─── EXTRACT TO READ ───

This will return our **training set**, a **test set that has been binarized to 0/1 for purchased/not purchased**, and a list of which **users had at least one item masked**. We will test the performance of the recommender system on these users only

In [27]:
product_train, product_test, product_users_altered = make_train(matrix_customer, pct_test = 0.2)

In [28]:
product_train

<4338x3665 sparse matrix of type '<class 'numpy.intc'>'
	with 213433 stored elements in Compressed Sparse Row format>

In [29]:
alpha = 15
user_vecs, item_vecs = implicit.alternating_least_squares((product_train*alpha).astype('double'), 
                                                          factors=20, 
                                                          regularization = 0.1, 
                                                         iterations = 50)

This method is deprecated. Please use the AlternatingLeastSquares class instead


  0%|          | 0/50 [00:00<?, ?it/s]

In [30]:
def auc_score(predictions, test):
    '''
    This simple function will output the area under the curve using sklearn's metrics. 
    
    parameters:
    
    - predictions: your prediction output
    
    - test: the actual target result you are comparing to
    
    returns:
    
    - AUC (area under the Receiver Operating Characterisic curve)
    '''
    fpr, tpr, thresholds = metrics.roc_curve(test, predictions)
    return metrics.auc(fpr, tpr)   

In [31]:
def calc_mean_auc(training_set, altered_users, predictions, test_set):
    '''
    This function will calculate the mean AUC by user for any user that had their user-item matrix altered.

─── DATASET CONTENT ───

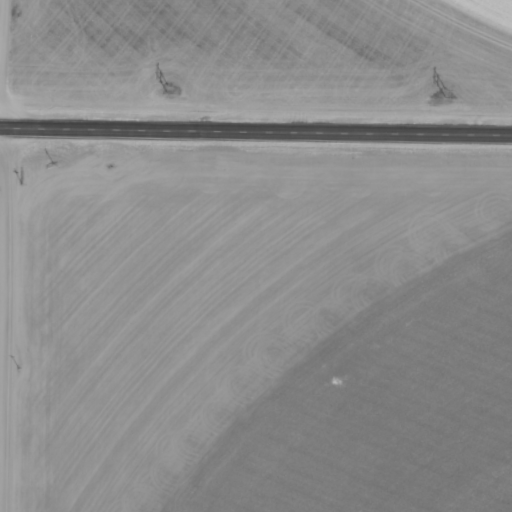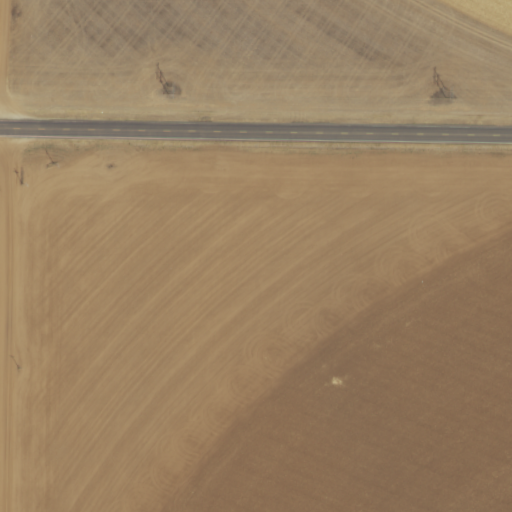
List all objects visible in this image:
road: (256, 139)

───

> [EXERCISE SET]
[A] According to the recommender notebook, on which users will the recommender system's performance be tested?
[B] Write out the stretch of the recommender notebook from "- predictions: your" through "return metrics.auc(fpr, tpr)", keeping every character unchanged.

> [OUTPUTS IN ORDER]
[A] Only on the users who had at least one item masked.

[B]
- predictions: your prediction output
    
    - test: the actual target result you are comparing to
    
    returns:
    
    - AUC (area under the Receiver Operating Characterisic curve)
    '''
    fpr, tpr, thresholds = metrics.roc_curve(test, predictions)
    return metrics.auc(fpr, tpr)